Problem statement >> With the images left out, print every entry that follows exactly.

Records provided >>
=======
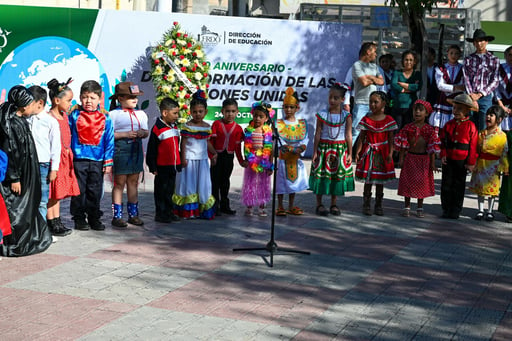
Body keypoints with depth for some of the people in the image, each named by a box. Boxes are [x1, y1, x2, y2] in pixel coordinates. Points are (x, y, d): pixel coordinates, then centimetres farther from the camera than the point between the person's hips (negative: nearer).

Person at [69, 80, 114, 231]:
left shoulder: (105, 119, 4)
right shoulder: (74, 115, 1)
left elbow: (109, 141, 6)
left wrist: (108, 162, 3)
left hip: (97, 161, 1)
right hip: (78, 160, -1)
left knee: (95, 191, 9)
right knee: (79, 190, 4)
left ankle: (94, 217, 20)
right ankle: (79, 218, 14)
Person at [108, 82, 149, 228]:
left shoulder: (140, 114, 13)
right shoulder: (114, 114, -6)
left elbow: (146, 132, 15)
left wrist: (143, 133, -8)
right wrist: (125, 134, -18)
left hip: (136, 149, 6)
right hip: (120, 149, -5)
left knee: (133, 182, 10)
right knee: (119, 182, -1)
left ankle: (133, 214, 18)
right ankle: (117, 215, 6)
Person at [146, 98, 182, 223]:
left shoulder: (175, 127, 10)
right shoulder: (157, 129, -14)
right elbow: (151, 150, -12)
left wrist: (179, 163, 21)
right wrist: (153, 167, -13)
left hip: (173, 165, 7)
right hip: (162, 167, -7)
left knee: (170, 189, 14)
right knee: (161, 190, 2)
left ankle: (168, 212, 24)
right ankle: (160, 214, 10)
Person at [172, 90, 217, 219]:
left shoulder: (207, 126, 7)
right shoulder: (187, 126, -8)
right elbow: (183, 142, -8)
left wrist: (214, 153, 13)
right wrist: (183, 158, -11)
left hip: (202, 160, 5)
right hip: (189, 159, -5)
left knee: (202, 184, 7)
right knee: (188, 184, 1)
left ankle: (203, 210, 14)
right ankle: (188, 211, 7)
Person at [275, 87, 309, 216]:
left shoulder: (302, 123, 6)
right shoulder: (278, 123, -5)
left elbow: (304, 139, 1)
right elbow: (278, 140, -14)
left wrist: (302, 147, -21)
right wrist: (293, 149, -25)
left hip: (296, 158, 4)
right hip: (283, 158, -3)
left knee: (294, 181, 12)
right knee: (281, 183, 0)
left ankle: (291, 207, 22)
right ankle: (280, 207, 10)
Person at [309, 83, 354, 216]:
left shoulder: (346, 116, 0)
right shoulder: (322, 114, -2)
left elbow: (348, 135, 1)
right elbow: (318, 134, 0)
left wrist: (350, 154, 0)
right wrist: (315, 152, -2)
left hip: (340, 149, 1)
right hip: (324, 148, -1)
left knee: (338, 175, 5)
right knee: (321, 174, 1)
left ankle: (334, 204, 17)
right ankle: (319, 204, 11)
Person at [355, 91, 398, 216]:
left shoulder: (389, 120, -1)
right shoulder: (366, 120, -1)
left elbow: (390, 139, -1)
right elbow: (362, 138, 0)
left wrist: (390, 153, -9)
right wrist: (357, 152, -9)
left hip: (382, 153, 0)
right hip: (368, 152, 0)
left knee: (380, 181, 8)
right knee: (368, 180, 3)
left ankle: (378, 205, 17)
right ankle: (366, 205, 10)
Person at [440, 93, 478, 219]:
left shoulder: (471, 126, -5)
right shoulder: (449, 124, 4)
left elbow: (473, 146, -4)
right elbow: (442, 141, 6)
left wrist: (471, 162, -6)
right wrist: (443, 155, -5)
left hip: (462, 161, -2)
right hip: (448, 160, 3)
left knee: (459, 185, 7)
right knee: (446, 184, 6)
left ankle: (456, 210, 16)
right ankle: (446, 209, 16)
=======
Task result >>
Body keypoints with depth for some of the people in the image, each named by a box. Boxes are [x1, y1, x2, y2] in pixel coordinates. Points are (x, y, d): pixel coordinates, then centimetres farther from the camera than the point between the person's hips (negative: nearer).

Person at [69, 80, 114, 231]:
left shoulder: (105, 119, 4)
right shoulder: (74, 115, 1)
left elbow: (109, 141, 6)
left wrist: (108, 162, 3)
left hip: (97, 161, 1)
right hip: (78, 160, -1)
left knee: (95, 191, 9)
right knee: (79, 190, 4)
left ankle: (94, 217, 20)
right ankle: (79, 218, 14)
Person at [108, 82, 149, 228]:
left shoulder: (140, 114, 13)
right shoulder: (114, 114, -6)
left elbow: (146, 132, 15)
left wrist: (143, 133, -8)
right wrist: (125, 134, -18)
left hip: (136, 149, 6)
right hip: (120, 149, -5)
left knee: (133, 182, 10)
right knee: (119, 182, -1)
left ankle: (133, 214, 18)
right ankle: (117, 215, 6)
Person at [146, 98, 182, 223]:
left shoulder: (175, 127, 10)
right shoulder: (157, 129, -14)
right elbow: (151, 150, -12)
left wrist: (179, 163, 21)
right wrist: (153, 167, -13)
left hip: (173, 165, 7)
right hip: (162, 167, -7)
left knee: (170, 189, 14)
right knee: (161, 190, 2)
left ankle: (168, 212, 24)
right ankle: (160, 214, 10)
Person at [172, 90, 217, 219]:
left shoulder: (207, 126, 7)
right shoulder: (187, 126, -8)
right elbow: (183, 142, -8)
left wrist: (214, 153, 13)
right wrist: (183, 158, -11)
left hip: (202, 160, 5)
right hip: (189, 159, -5)
left knee: (202, 184, 7)
right knee: (188, 184, 1)
left ankle: (203, 210, 14)
right ankle: (188, 211, 7)
Person at [275, 87, 309, 216]:
left shoulder: (302, 123, 6)
right shoulder: (278, 123, -5)
left elbow: (304, 139, 1)
right elbow: (278, 140, -14)
left wrist: (302, 147, -21)
right wrist: (293, 149, -25)
left hip: (296, 158, 4)
right hip: (283, 158, -3)
left knee: (294, 181, 12)
right knee: (281, 183, 0)
left ankle: (291, 207, 22)
right ankle: (280, 207, 10)
Person at [309, 83, 354, 216]:
left shoulder: (346, 116, 0)
right shoulder: (322, 114, -2)
left elbow: (348, 135, 1)
right elbow: (318, 134, 0)
left wrist: (350, 154, 0)
right wrist: (315, 152, -2)
left hip: (340, 149, 1)
right hip: (324, 148, -1)
left knee: (338, 175, 5)
right knee: (321, 174, 1)
left ankle: (334, 204, 17)
right ankle: (319, 204, 11)
Person at [355, 91, 398, 216]:
left shoulder: (389, 120, -1)
right shoulder: (366, 120, -1)
left elbow: (390, 139, -1)
right elbow: (362, 138, 0)
left wrist: (390, 153, -9)
right wrist: (357, 152, -9)
left hip: (382, 153, 0)
right hip: (368, 152, 0)
left knee: (380, 181, 8)
right knee: (368, 180, 3)
left ankle: (378, 205, 17)
right ankle: (366, 205, 10)
Person at [440, 93, 478, 219]:
left shoulder: (471, 126, -5)
right shoulder: (449, 124, 4)
left elbow: (473, 146, -4)
right elbow: (442, 141, 6)
left wrist: (471, 162, -6)
right wrist: (443, 155, -5)
left hip: (462, 161, -2)
right hip: (448, 160, 3)
left knee: (459, 185, 7)
right knee: (446, 184, 6)
left ankle: (456, 210, 16)
right ankle: (446, 209, 16)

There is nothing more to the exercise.